230. “Bagaimana mungkin Al-Haq (Alloh) itu terhijab sesuatu, padahal Alloh itu wujud dan nyata juga hadir pada segala sesuatu yang kau anggap hijab itu.”


Dalam kitab ini beulang-ulang kali Mu’allif Syeih ibnu ‘Atho’illah menerangkan tentang Alloh itu tidak bisa dihijab dengan segala sesuatu,

٭ كيفَ يتصوَّرُ ان يحجبهُ شيىءٌ وهوالذى ظهرلِكلّ شيىءٍ ---- الخ٭

(hikmah ke 16 "Bagaimana dapat dibayangkan bahwa Alloh dapat dihijab [dibatasi tirai] oleh sesuatu padahal Alloh yang menampakkan [mendhahirkan] segala sesuatu."sampai hikmah ke 23).Al-warid, biasa juga disebut Al-Ahwal, dan Ahwal itu biasanya menimbulkan al-Amal, maka dari itu selanjutnya Muallif menerangkan tentang amal.

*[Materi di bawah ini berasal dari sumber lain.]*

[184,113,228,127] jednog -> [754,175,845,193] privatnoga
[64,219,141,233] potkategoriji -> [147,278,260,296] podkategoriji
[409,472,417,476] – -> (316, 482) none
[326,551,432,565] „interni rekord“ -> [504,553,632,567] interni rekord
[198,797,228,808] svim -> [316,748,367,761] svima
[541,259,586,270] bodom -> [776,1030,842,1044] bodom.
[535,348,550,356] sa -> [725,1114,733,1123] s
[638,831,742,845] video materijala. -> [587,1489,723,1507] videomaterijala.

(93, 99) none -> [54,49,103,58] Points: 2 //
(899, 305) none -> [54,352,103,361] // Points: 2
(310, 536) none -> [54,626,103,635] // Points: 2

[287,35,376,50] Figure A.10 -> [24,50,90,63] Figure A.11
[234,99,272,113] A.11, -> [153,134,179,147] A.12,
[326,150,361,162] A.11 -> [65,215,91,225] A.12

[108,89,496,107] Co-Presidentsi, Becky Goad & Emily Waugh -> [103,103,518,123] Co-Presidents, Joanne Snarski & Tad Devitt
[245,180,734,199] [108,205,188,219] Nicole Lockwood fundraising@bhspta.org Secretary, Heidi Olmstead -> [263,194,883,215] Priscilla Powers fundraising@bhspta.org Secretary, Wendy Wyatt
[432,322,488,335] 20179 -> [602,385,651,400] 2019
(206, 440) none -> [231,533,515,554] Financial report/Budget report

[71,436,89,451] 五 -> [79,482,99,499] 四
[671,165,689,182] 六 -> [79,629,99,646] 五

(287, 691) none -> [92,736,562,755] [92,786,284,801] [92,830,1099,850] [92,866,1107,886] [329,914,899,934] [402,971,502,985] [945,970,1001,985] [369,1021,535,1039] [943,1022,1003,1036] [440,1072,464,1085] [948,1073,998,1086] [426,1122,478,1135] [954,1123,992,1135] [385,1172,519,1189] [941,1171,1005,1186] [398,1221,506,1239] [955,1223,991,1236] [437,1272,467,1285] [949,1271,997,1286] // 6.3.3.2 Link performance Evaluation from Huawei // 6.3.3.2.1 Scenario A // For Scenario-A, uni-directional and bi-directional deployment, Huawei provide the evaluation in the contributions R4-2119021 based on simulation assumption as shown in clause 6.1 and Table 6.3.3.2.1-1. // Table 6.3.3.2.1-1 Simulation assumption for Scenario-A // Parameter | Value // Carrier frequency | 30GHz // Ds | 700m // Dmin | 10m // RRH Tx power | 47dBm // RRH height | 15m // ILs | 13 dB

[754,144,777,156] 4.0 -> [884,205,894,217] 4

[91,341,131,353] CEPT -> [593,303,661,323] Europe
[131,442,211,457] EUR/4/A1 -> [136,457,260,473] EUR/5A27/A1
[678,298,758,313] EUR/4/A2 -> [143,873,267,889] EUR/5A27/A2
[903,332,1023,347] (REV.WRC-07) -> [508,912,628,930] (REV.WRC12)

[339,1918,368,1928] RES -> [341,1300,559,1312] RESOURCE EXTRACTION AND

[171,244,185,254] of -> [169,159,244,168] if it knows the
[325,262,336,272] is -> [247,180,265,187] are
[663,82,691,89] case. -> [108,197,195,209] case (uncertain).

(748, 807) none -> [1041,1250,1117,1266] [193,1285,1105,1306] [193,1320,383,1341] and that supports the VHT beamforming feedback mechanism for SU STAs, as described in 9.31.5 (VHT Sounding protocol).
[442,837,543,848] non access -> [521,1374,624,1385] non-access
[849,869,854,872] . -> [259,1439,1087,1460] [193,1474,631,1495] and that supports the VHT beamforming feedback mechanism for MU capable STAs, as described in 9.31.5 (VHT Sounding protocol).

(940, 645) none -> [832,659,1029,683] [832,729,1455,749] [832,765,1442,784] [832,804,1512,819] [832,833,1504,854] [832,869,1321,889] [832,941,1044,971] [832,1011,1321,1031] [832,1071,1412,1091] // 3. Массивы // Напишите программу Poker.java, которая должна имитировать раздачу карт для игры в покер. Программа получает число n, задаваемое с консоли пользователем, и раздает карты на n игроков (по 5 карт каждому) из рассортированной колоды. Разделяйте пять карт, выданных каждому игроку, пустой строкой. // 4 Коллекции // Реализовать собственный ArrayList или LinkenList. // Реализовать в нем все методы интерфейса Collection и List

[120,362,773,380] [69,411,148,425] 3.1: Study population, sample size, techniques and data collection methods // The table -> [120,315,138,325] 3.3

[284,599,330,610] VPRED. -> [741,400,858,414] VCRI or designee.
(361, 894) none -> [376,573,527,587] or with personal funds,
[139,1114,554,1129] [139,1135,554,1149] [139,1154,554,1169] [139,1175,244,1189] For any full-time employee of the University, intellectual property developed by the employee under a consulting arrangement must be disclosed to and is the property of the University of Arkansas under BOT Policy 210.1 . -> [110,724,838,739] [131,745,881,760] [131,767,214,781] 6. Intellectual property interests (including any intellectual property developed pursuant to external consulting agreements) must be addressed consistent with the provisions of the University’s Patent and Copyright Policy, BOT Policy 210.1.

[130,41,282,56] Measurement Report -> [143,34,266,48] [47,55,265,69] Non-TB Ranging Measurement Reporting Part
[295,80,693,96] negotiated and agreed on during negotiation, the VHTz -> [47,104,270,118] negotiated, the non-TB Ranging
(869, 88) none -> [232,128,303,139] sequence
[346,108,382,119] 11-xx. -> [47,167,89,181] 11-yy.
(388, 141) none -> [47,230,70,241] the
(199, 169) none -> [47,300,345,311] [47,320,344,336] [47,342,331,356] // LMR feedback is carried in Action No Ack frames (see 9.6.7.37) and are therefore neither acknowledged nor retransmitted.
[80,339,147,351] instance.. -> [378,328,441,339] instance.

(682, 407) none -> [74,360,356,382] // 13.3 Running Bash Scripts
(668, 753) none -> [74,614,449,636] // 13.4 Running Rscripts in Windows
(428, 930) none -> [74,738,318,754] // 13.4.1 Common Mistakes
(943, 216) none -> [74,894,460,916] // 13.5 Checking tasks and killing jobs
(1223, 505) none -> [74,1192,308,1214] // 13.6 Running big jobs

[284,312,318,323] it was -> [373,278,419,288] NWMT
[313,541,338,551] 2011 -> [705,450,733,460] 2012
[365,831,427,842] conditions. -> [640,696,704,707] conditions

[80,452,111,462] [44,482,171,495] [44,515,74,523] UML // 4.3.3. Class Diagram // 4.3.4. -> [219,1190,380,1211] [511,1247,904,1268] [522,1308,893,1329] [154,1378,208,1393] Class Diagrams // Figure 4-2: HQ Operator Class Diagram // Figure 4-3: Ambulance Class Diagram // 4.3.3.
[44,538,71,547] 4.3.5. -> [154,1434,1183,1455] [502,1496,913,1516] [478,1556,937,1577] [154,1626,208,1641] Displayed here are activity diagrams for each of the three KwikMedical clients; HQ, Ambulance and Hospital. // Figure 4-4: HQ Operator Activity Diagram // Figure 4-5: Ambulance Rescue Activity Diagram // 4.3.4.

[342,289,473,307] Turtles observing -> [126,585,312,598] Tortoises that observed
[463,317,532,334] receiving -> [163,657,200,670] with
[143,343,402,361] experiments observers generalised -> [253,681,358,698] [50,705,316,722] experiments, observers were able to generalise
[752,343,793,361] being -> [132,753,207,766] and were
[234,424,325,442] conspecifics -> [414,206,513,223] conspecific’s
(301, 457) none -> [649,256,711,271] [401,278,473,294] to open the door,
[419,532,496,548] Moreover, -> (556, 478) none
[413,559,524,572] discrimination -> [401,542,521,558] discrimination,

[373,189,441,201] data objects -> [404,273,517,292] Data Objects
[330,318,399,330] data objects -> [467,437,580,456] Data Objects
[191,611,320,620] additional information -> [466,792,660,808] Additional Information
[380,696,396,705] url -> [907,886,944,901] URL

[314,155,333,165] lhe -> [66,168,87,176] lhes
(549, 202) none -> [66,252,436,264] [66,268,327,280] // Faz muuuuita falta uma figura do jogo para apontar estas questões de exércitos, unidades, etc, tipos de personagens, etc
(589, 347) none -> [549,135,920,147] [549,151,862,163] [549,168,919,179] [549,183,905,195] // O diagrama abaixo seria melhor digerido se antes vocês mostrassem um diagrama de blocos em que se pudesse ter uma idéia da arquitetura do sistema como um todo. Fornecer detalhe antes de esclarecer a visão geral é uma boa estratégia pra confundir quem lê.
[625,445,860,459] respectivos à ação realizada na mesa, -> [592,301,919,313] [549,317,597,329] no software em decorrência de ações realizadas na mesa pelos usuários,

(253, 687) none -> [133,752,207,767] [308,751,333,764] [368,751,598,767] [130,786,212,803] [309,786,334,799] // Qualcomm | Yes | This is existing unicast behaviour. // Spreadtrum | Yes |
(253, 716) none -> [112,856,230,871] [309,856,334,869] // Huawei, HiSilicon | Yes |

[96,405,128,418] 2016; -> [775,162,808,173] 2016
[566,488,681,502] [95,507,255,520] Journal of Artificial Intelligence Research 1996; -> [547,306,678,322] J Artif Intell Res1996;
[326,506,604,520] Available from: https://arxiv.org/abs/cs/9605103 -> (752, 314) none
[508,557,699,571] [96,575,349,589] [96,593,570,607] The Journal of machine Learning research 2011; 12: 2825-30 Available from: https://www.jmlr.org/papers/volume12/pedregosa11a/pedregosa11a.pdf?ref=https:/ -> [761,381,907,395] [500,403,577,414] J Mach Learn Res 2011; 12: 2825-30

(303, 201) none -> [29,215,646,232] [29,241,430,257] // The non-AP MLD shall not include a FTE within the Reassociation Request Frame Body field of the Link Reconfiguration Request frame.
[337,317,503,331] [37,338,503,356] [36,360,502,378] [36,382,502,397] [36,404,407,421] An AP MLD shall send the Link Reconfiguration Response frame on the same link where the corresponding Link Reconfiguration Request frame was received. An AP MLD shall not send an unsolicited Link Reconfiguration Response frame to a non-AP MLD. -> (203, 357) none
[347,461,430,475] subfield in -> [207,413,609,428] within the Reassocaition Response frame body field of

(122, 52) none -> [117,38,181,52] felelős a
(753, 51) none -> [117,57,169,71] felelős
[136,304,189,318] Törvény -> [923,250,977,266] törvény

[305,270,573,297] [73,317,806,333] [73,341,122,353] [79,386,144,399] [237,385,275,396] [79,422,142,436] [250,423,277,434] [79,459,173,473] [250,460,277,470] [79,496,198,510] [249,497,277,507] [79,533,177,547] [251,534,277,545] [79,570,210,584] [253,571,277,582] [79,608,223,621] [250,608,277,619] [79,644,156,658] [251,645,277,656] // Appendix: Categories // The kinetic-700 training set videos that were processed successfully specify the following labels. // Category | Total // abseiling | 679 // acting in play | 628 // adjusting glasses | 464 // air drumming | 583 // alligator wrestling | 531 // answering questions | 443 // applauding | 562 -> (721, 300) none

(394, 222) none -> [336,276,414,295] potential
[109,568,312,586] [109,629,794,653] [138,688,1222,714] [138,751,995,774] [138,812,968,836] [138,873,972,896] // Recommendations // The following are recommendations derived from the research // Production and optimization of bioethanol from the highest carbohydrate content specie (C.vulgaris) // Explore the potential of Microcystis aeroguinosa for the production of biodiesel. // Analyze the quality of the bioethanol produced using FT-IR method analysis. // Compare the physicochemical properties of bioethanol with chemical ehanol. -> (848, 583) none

٭ لاَ تيأَسْ من قَبولِ عملٍ لَمْ تجِدْ فِيهِ وجوْدُ اْلحُضَُورِ فَرُبَّماَ قبِلَ من العملِ مالم تُدْرِكْ ثمْرَتَهُ عاجِلاً ٭

231. “ Jangan putus asa dari diterimanya amal yang belum bisa hadirnya hati (khusuk) karena Alloh, sebab terkadang (ada kemungkinan ) Alloh menerima amalmu itu padahal kamu belum bisa merasakan (menemukan) buahnya amalmu dengan segera.’

Sudah diterangkan dalam hikmah-hikmah terdahulu, bahwa buahnya amal (yakni : merasakan manis dan enaknya amal dalam hati ketika mengerjakan amal), itu bagian tanda diterimanya amal tersebut.
Walaupun demikian terkadang Alloh itu menerima amal yang belum bisa merasakan buahnya, yang terpenting kamu selalu berusaha taqwa kepada Alloh lahir dan batin, ikhlas Lillah dalam beramal, dan kamu jangan putus asa karena buahnya amal itu hanya sebagian alamat/tanda diterimanya amal, sedang kan tanda itu tidaklah pasti terjadi.

Dan jangan kamu meninggalkan amal sebab belum bisa hadirnya hati kepada Alloh, atau belum bisa merasakan buahnya, tapi kewajiban bagimu yaitu dawam/selalu mengerjakan amal itu sampai bisa mendapatkan buahnya amal, barang siapa yang mau selalu mengtuk pintu, pastilah dia akan masuk kepintu tersebut.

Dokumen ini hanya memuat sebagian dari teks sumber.